Archbishop Simon Sudbury

Thomas Becket (1119 or 1120-1170) is probably the Archbishop of Canterbury best known for meeting a violent death, but two others who did so were Alphege (c.953-1012), who was captured and killed by Viking raiders, and Simon Sudbury (c.1316-1381), who was killed during the Peasants’ Revolt.

Sudbury became Archbishop of Canterbury in 1375, having previously served as Bishop of London. As Lord Chancellor of England from 1380 he was seen by the insurgents during the revolt as one of the instigators of the hated poll tax. In June 1381 the rebels sacked Lambeth Palace and burned books and a range of other property. They then captured Sudbury at the Tower of London and led him to Tower Hill, where he was beheaded. His head is still preserved at St Gregory’s Church in the town of Sudbury in Suffolk, where he was born: https://www.stgregorychurchsudbury.co.uk/simon/

One of the oldest items which the Friends of Lambeth Palace Library have enabled the Library to purchase is an indenture dated 1 October 1378, which features Archbishop Sudbury’s seal (ref: MS 4837).

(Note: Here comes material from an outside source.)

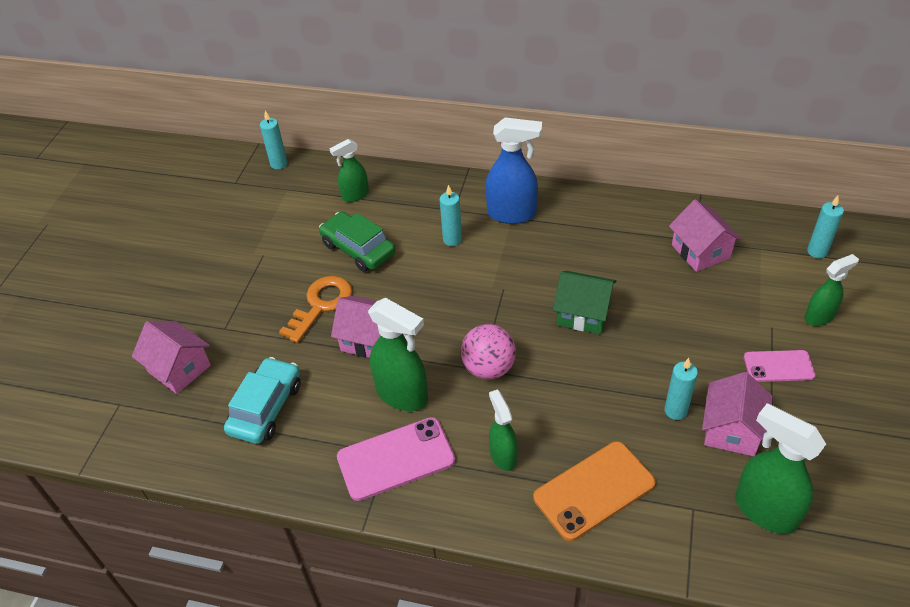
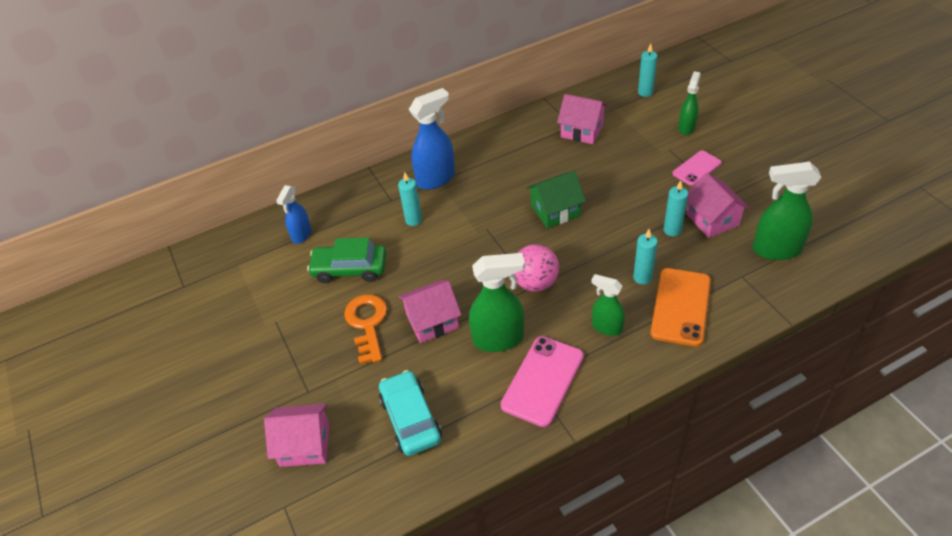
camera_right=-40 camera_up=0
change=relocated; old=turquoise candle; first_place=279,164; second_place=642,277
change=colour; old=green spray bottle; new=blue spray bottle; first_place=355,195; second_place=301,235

MS 4837 indenture dated 1 October 1378

The indenture is an exchange of property between Sudbury and six leading men on the one hand, and Joan de Bohun, Countess of Hereford, Essex and Northampton on the other. Joan was one of the richest women in England and her daughter was soon to marry the future Henry IV. At the foot of the document you can see the red wax seals of the seven indentors of the first part, with Sudbury’s to the far left. Many of the Library’s medieval documents have lost their seals, so this was a valuable addition to the collection.

The details of Sudbury’s seal have sadly become slightly obscured, but it is still possible to make out a long cross, interlaced with a letter S and traces of the likely motto ‘Ihesus est Amor meus’, Latin for ‘Jesus is my love’.